Flipper

  • Flipper
  • Generic Flipper (Subterranean) 1982  (Def American) 1992 
  • Blow'n Chunks (ROIR) 1984  (ROIR/Important) 1990 
  • Gone Fishin' (Subterranean) 1984 
  • Public Flipper Limited Live 1980-1985 (Subterranean) 1986 
  • Sex Bomb Baby! (Subterranean) 1988  (Infinite Zero) 1995 
  • American Grafishy (Def American) 1992 
  • Any Three Initials
  • Ruins of America (Subterranean) 1988 
  • Negative Trend
  • We Don't Play, We Riot (Subterranean) 1982 

In its prime, San Francisco’s Flipper was a magnificent, fascinating entity, playing what might have been typical hardcore music at an unsettlingly slow speed: like a 45 slowed down to sub-LP pace, a flawless impression of a downed-out hardcore band. The harsh music lumbers and creaks, oozing feedback all the way. Flipper could be your car on the verge of a total breakdown or your worst hangover nightmare amped up to brain-splitting volume. As if staggered by the weight of reality but determined to plod forward anyway, leaders Bruce Lose and Will Shatter (both usually on bass and vocals) groaned and howled while Ted Falconi’s clangorous guitars sputtered and wheezed. Flipper’s cathartic noise — sort of a foul-smelling castor oil for the ears — was more than a gimmick, though. For all the intentional sloppiness and gratuitous noise, not to mention the superficial shock of Generic Flipper tunes like “Life Is Cheap” and “Shed No Tears,” Flipper can be uplifting. Underneath the tumult you’ll find compassion, idealism and hope, best represented by “Life” (“the only thing worth living for”). That kind of moral statement takes courage.

Blow’n Chunks is a primo live tape of the band onstage in New York, November 1983. Playing all the hits that made them a legend — like “Love Canal” and “Ha Ha Ha” — as well as previewing some songs that made it onto the next LP, the quartet drones along like a factory shutting down for the weekend, a stunning roar of guitar noise and bass pounding that is simply the ultimate loud rock’n’roll imaginable. A real classic album, and the ideal floor-clearer for any club.

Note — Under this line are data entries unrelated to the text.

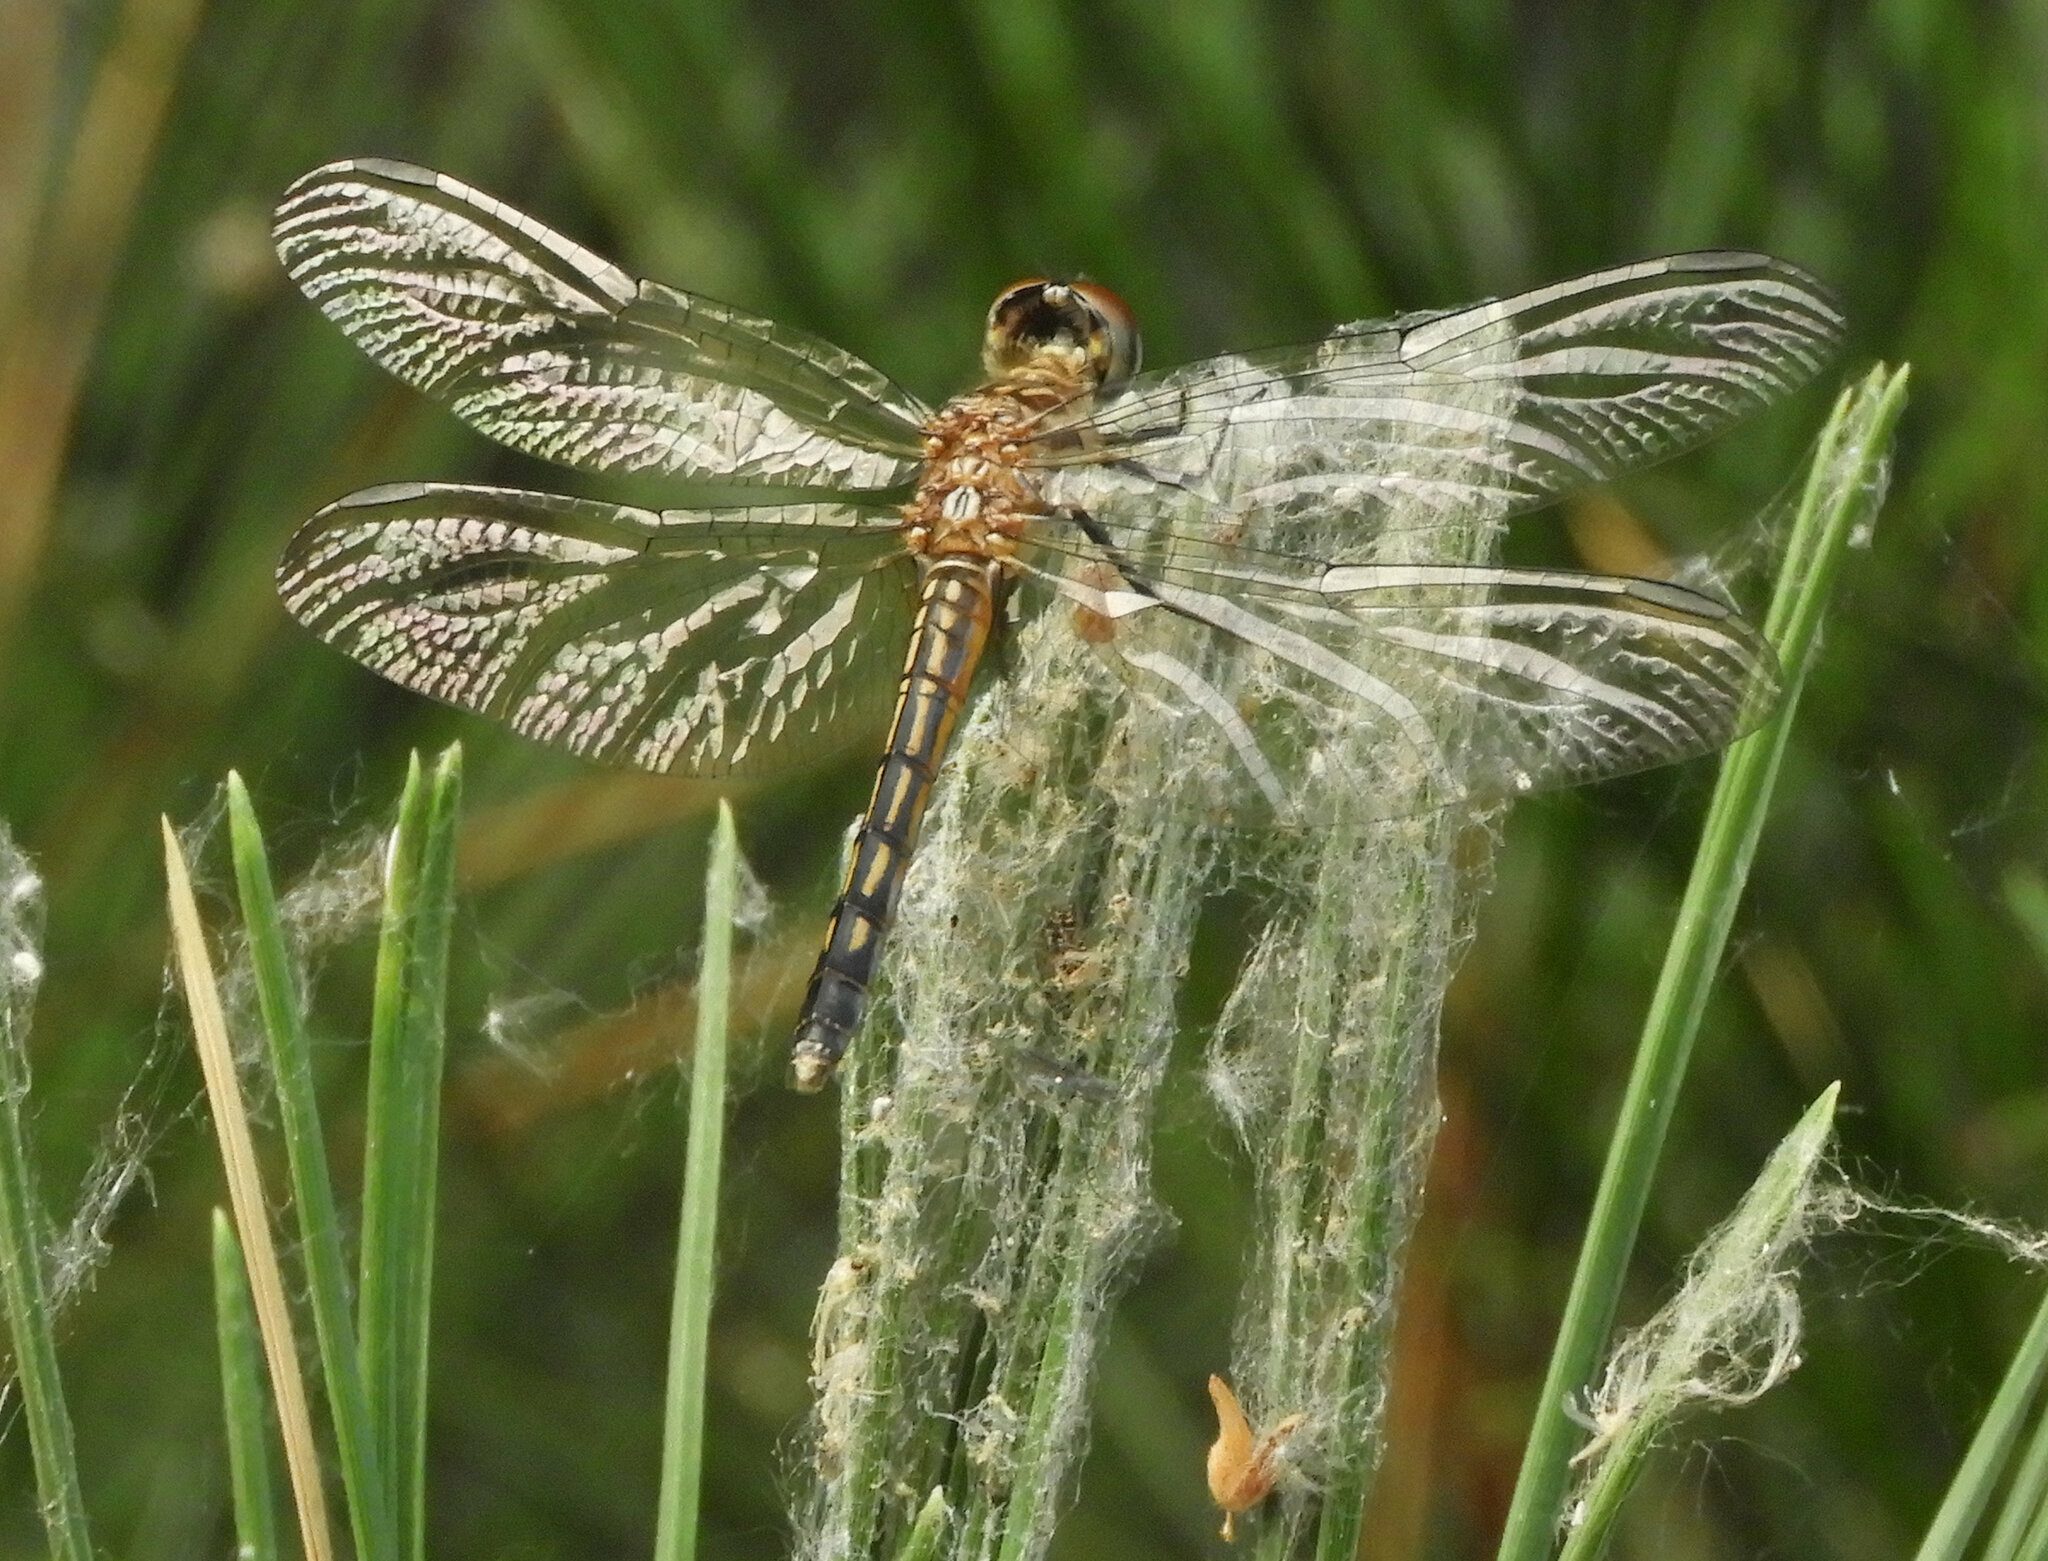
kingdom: Animalia
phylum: Arthropoda
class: Insecta
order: Odonata
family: Libellulidae
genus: Pachydiplax
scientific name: Pachydiplax longipennis
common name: Blue dasher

Flipper’s second studio album, Gone Fishin’, makes an ambitious effort to add unexpected sonic components to the din. With vocals taking a clearly predominant role, oddities like clavinet, sax, piano and even open spaces (!?!?) lurk around, while newly sophisticated rhythms (as on the consti/synco-pated “First the Heart”) and a relatively restrained mix make Flipper resemble a “normal” band at times. If all you want from Flipper is a visceral thrill, try the live tape; if you want to understand their creative mind, Gone Fishin’ is the ideal synthesis of sickness and health.

Perhaps sensing that stages held the key to truest Flipperhood, the band’s next release was the two-record career-spanning concert compilation, Public Flipper Limited. (The PiL parody here is revenge for that group’s apparent appropriation of Flipper’s generic labelling concept for their 1986 Album.) Wrapped in a foldout poster-cum-“Flipper on Tour” game, the LP offers a fine selection of tracks, from “Love Canal” to “Sex Bomb” to “Life” to “Flipper Blues.” The obnoxious onstage patter only adds to the mind-boggling raucous entertainment.

Shatter’s death in December 1987 (from a heroin overdose) didn’t stanch the vinyl flow. Sex Bomb Baby! compiles all of Flipper’s singles (six sides) and tracks from sampler albums, going as far back as the group’s 1979 recorded debut on Subterranean’s first release, the SF Underground collection. The cassette adds three live tracks from the 1980 Live at Target compilation; limited quantities of the album contain Bruce Lose’s solo single as a bonus.

The 1991 return of a reconstituted Flipper — fronted by Bruce (no longer Lose, and not playing bass) Loose and featuring original bandmates Ted Falconi and Steve DePace (killer drums), plus new bassist John Dougherty — was one of the most unexpected comebacks ever. Although the sense of exploring new territory, not to mention the dadaist absurdity, are inevitably somewhat faded on American Grafishy, mind-twisting displays like “Fucked Up Once Again” and “Flipper Twist” (right on!) prove the band’s patented approach to noise still packs a punch.

Any Three Initials, a Shatter side project, was recorded in 1986. Joined by three local musicians (two from the band Bad Posture), Shatter is the lyricist and singer on A3I’s Ruins of America, a varied album of country music, dirge-rock, PiL-esque anti-pop and other related styles, with subject matter as diverse as meteoric conditions and humanist philosophy. When the going gets rough, the ghost of Flipper rises from the platter; other tracks might be by anybody but that group.

Shatter and Flipper drummer Steve DePace were in a pre- Flipper band called Negative Trend, which released the four-song We Don’t Play, We Riot, recorded in 1978, in 1982.